Sound kind of weird.

But they did.

There came a point that they (the 4) were ushered to her side because she really was going to die this time. They called in last rites. She was still talking, dictating, and they were following like always. He (Dad) was watching her slip away, and likely wondering what it would be like...some ways a relief becuase this was so hard to maintain....some ways new because it had been so long....lonely....sad...wondering.

She said she didn't want Jimmy to come. No one asked why, it was assumed that would be the case.

I got word that she was bad, my niece happened to be talking to my daughter and she mentioned that her Nana (my mother) was pretty bad. My daugher told me. I called my brother, he said "she's been bad for years, I'm not coming up (he lived in Texas), I'm going on as if she'll be around for Thanksgiving, months from now". I asked him to be sure and tell me if anything changes. "Sure", he lied.

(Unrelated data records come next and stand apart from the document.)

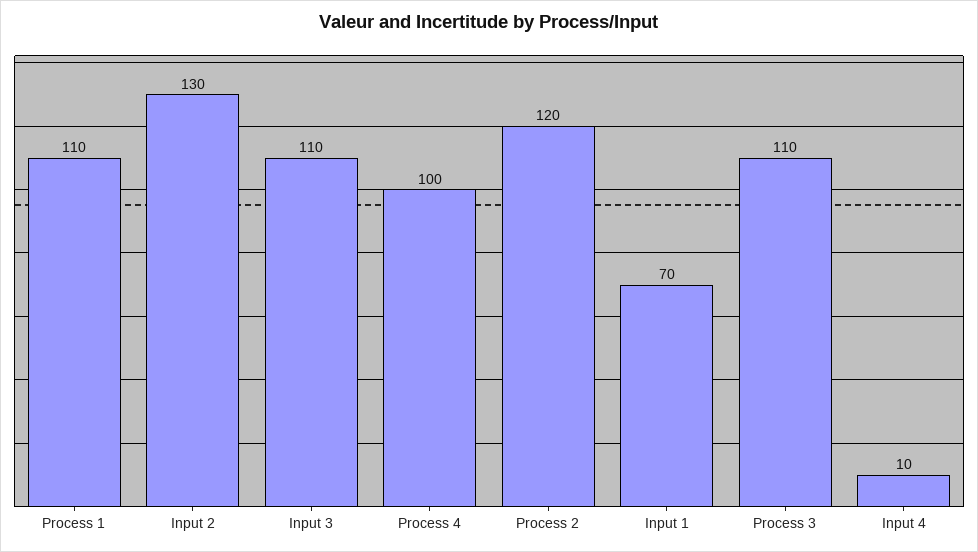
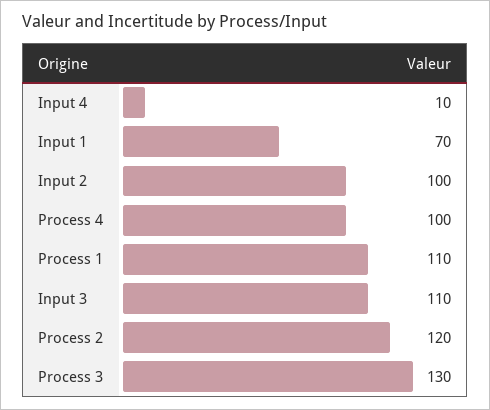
  {
    "Process 1": 110,
-   "Input 2": 130,
+   "Input 2": 100,
    "Input 3": 110,
    "Process 4": 100,
    "Process 2": 120,
    "Input 1": 70,
-   "Process 3": 110,
+   "Process 3": 130,
    "Input 4": 10
  }

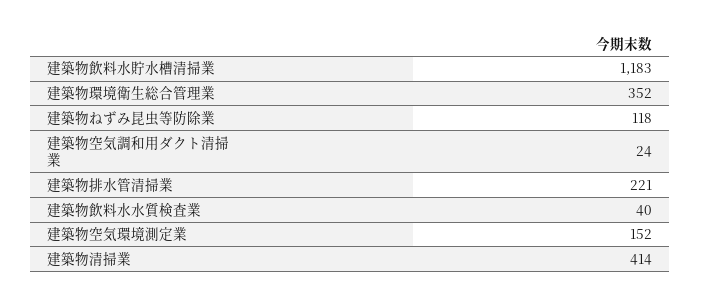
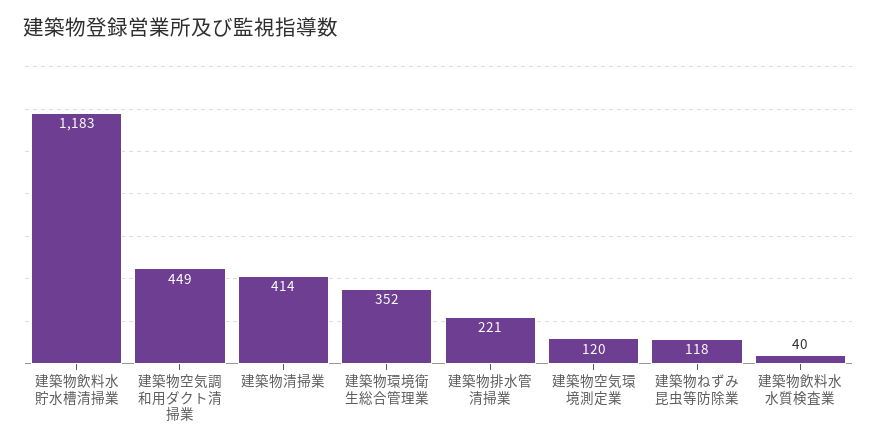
  {
    "建築物飲料水貯水槽清掃業": 1183,
    "建築物環境衛生総合管理業": 352,
    "建築物ねずみ昆虫等防除業": 118,
-   "建築物空気調和用ダクト清掃業": 24,
+   "建築物空気調和用ダクト清掃業": 449,
    "建築物排水管清掃業": 221,
    "建築物飲料水水質検査業": 40,
-   "建築物空気環境測定業": 152,
+   "建築物空気環境測定業": 120,
    "建築物清掃業": 414
  }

Word is he came to the last rites.

No call.

So there I was in France having dinner when my son-in-law's cell rings. "It's your sister" says Steve. "Hello?" "Yes, Jimmy, this is Susan. Mother is dying and we think she is holding out for something...maybe talking to you will help her let go". (Note ther is no, "gee, we wish you were here, this is so sad, you'll probably never see her again"...just "could you help her die and stop screwing things up again". And, of course, I didn't know the secret pact at the time.

"I'll put the phone to her ear now". "Hello, Mom. I am so sorry that I am not there. And I am very sorry that you are hurting so bad. I knwo things are not good with us, but I love you, and Mom, it is OK for you to go now. You can let go. Jesus loves you Mom. Let Him have your heart. I love you too."

She died that night.

Shrimp at the beach

There were those times that things seemed good.

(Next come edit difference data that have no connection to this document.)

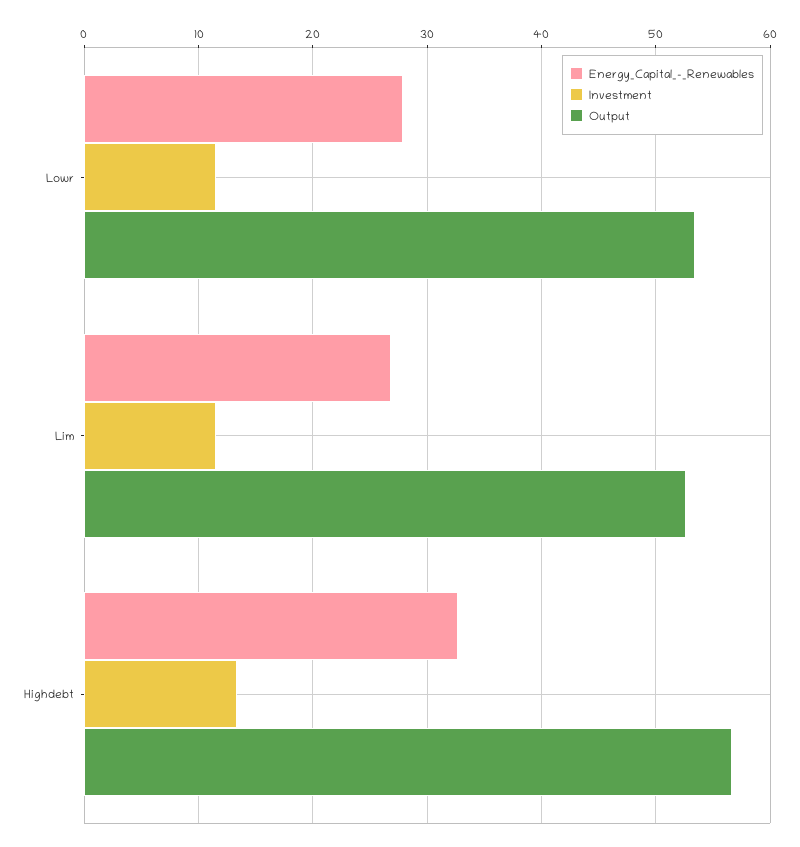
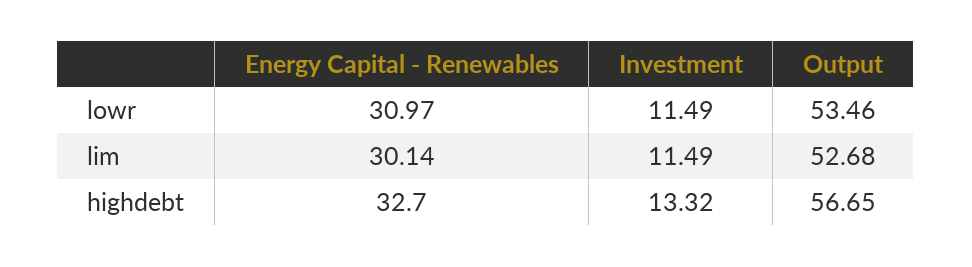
  {
    "Energy_Capital_-_Renewables": {
-     "Lowr": 28,
+     "Lowr": 30.97,
-     "Lim": 27,
+     "Lim": 30.14,
      "Highdebt": 32.7
    },
    "Investment": {
      "Lowr": 11.49,
      "Lim": 11.49,
      "Highdebt": 13.32
    },
    "Output": {
      "Lowr": 53.46,
      "Lim": 52.68,
      "Highdebt": 56.65
    }
  }

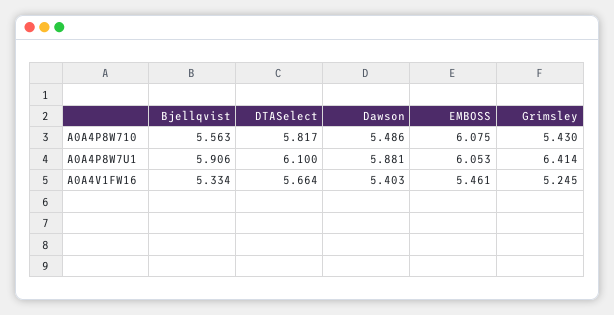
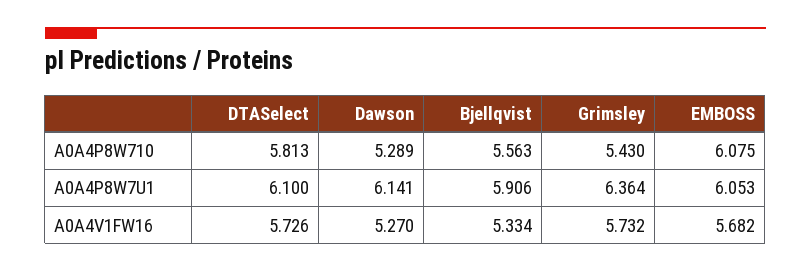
  {
    "Bjellqvist": {
      "A0A4P8W710": 5.563,
      "A0A4P8W7U1": 5.906,
      "A0A4V1FW16": 5.334
    },
    "DTASelect": {
-     "A0A4P8W710": 5.817,
+     "A0A4P8W710": 5.813,
      "A0A4P8W7U1": 6.1,
-     "A0A4V1FW16": 5.664
+     "A0A4V1FW16": 5.726
    },
    "Dawson": {
-     "A0A4P8W710": 5.486,
+     "A0A4P8W710": 5.289,
-     "A0A4P8W7U1": 5.881,
+     "A0A4P8W7U1": 6.141,
-     "A0A4V1FW16": 5.403
+     "A0A4V1FW16": 5.27
    },
    "EMBOSS": {
      "A0A4P8W710": 6.075,
      "A0A4P8W7U1": 6.053,
-     "A0A4V1FW16": 5.461
+     "A0A4V1FW16": 5.682
    },
    "Grimsley": {
      "A0A4P8W710": 5.43,
-     "A0A4P8W7U1": 6.414,
+     "A0A4P8W7U1": 6.364,
-     "A0A4V1FW16": 5.245
+     "A0A4V1FW16": 5.732
    }
  }

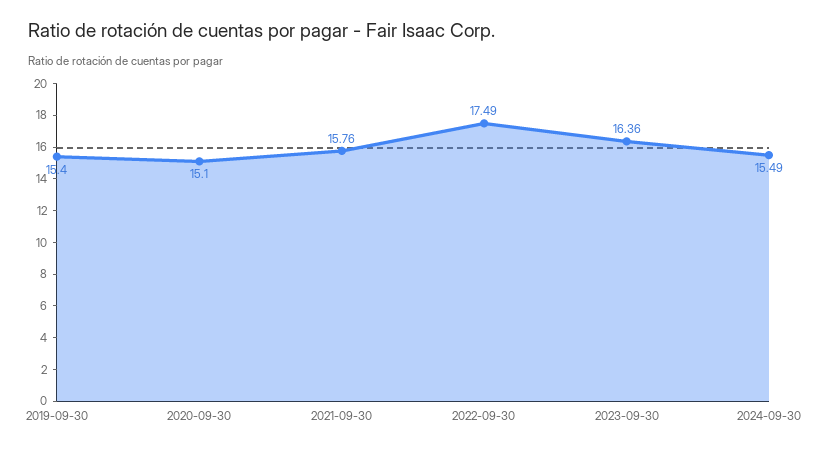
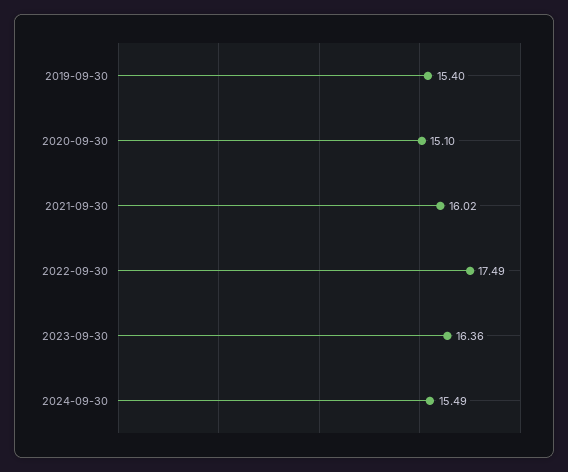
  {
    "2019-09-30": 15.4,
    "2020-09-30": 15.1,
-   "2021-09-30": 15.76,
+   "2021-09-30": 16.02,
    "2022-09-30": 17.49,
    "2023-09-30": 16.36,
    "2024-09-30": 15.49
  }

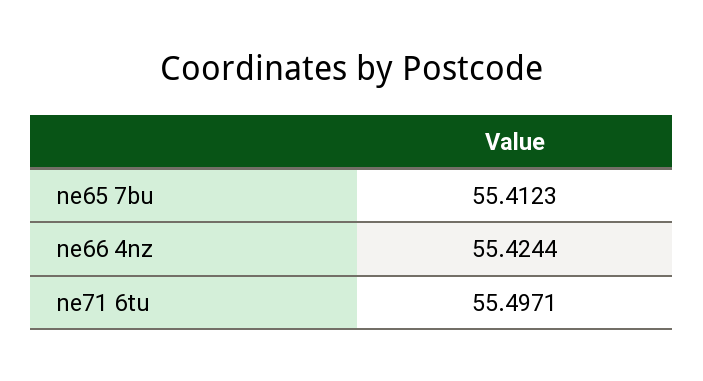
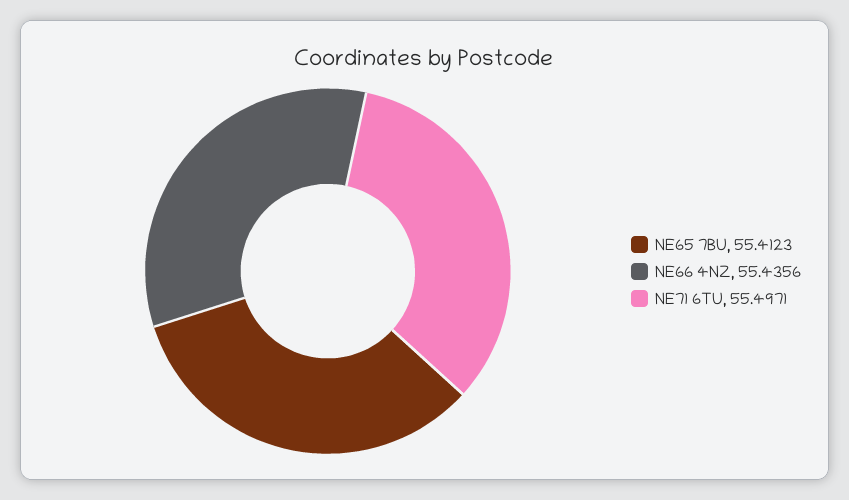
  {
    "ne65 7bu": 55.4123,
-   "ne66 4nz": 55.4244,
+   "ne66 4nz": 55.4356,
    "ne71 6tu": 55.4971
  }

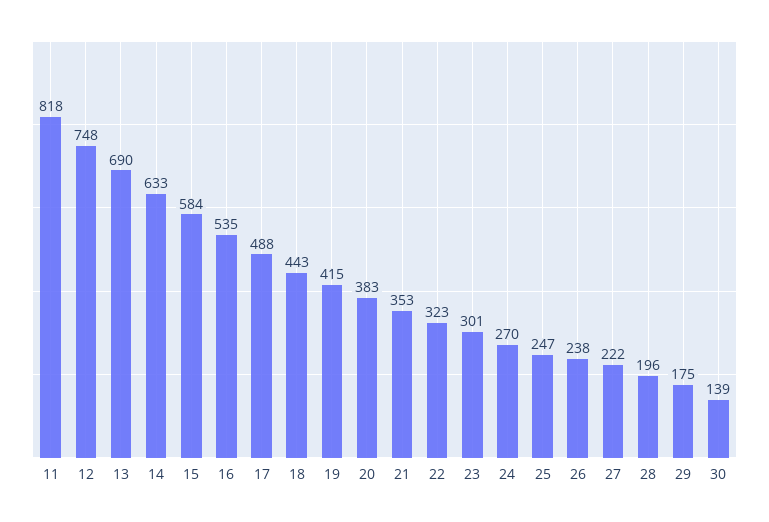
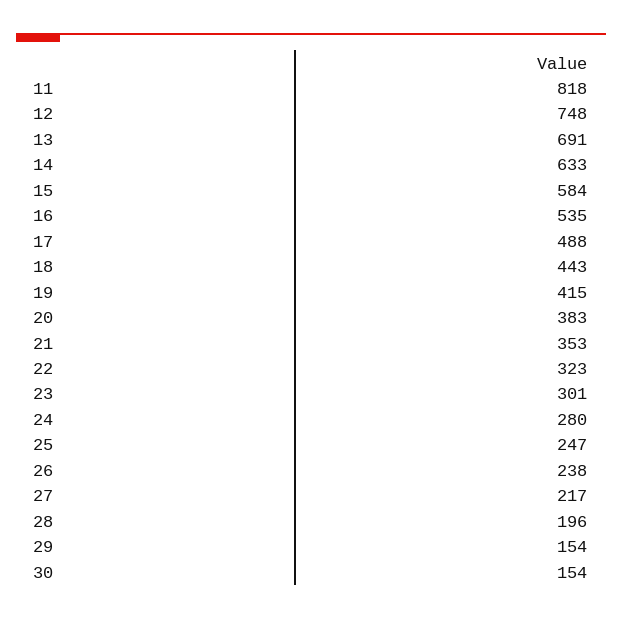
  {
    "11": 818,
    "12": 748,
-   "13": 690,
+   "13": 691,
    "14": 633,
    "15": 584,
    "16": 535,
    "17": 488,
    "18": 443,
    "19": 415,
    "20": 383,
    "21": 353,
    "22": 323,
    "23": 301,
-   "24": 270,
+   "24": 280,
    "25": 247,
    "26": 238,
-   "27": 222,
+   "27": 217,
    "28": 196,
-   "29": 175,
+   "29": 154,
-   "30": 139
+   "30": 154
  }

Like when I was with Nana and Auntie.

Auntie always acted like she loved me. She laughed appropriately when I was trying to be funny, she made nice remarks, and never insulted me.

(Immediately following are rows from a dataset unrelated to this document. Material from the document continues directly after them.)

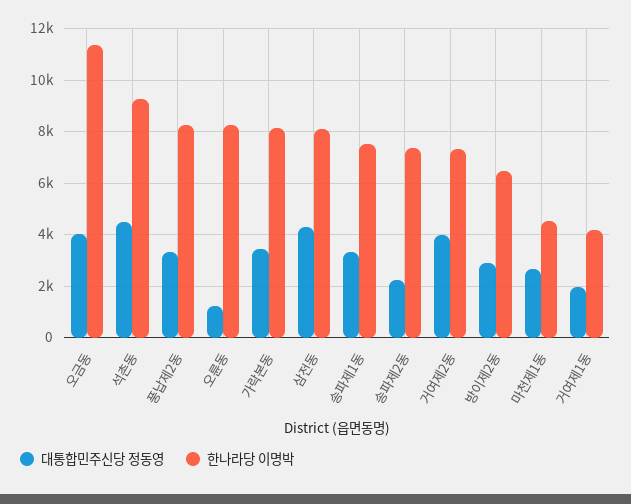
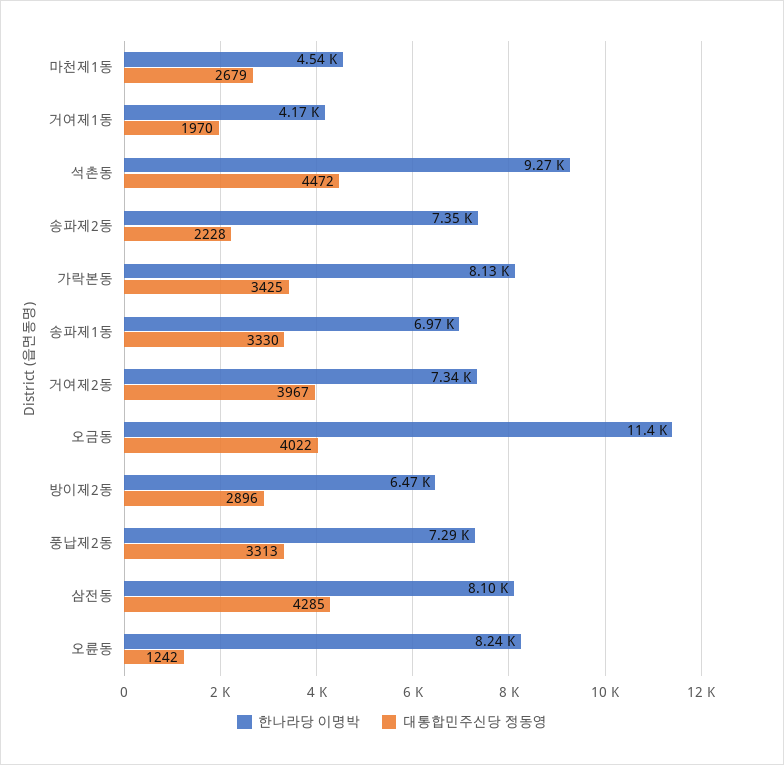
  {
    "대통합민주신당 정동영": {
      "오금동": 4022,
      "석촌동": 4472,
      "풍납제2동": 3313,
      "오륜동": 1242,
      "가락본동": 3425,
      "삼전동": 4285,
      "송파제1동": 3330,
      "송파제2동": 2228,
      "거여제2동": 3967,
      "방이제2동": 2896,
      "마천제1동": 2679,
      "거여제1동": 1970
    },
    "한나라당 이명박": {
      "오금동": 11400,
      "석촌동": 9270,
-     "풍납제2동": 8250,
+     "풍납제2동": 7290,
      "오륜동": 8240,
      "가락본동": 8130,
      "삼전동": 8100,
-     "송파제1동": 7500,
+     "송파제1동": 6970,
      "송파제2동": 7350,
      "거여제2동": 7340,
      "방이제2동": 6470,
      "마천제1동": 4540,
      "거여제1동": 4170
    }
  }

Not much to ask for from a 10 year old.

Anyway, I remember once when I had discovered shrimp in one of those little ponds left behind from the tide. I scooped up some in a jar or bucket and ran to show her and Nana. "Oh," she said, "You've found shrimp. I love shhrimp". "I'm going to go find some more" I said in an excited 10 year old hurry. She said to Nana "See, he really does have ambition".

Doesn't sound like much. It wasn't. But I didn't get much either.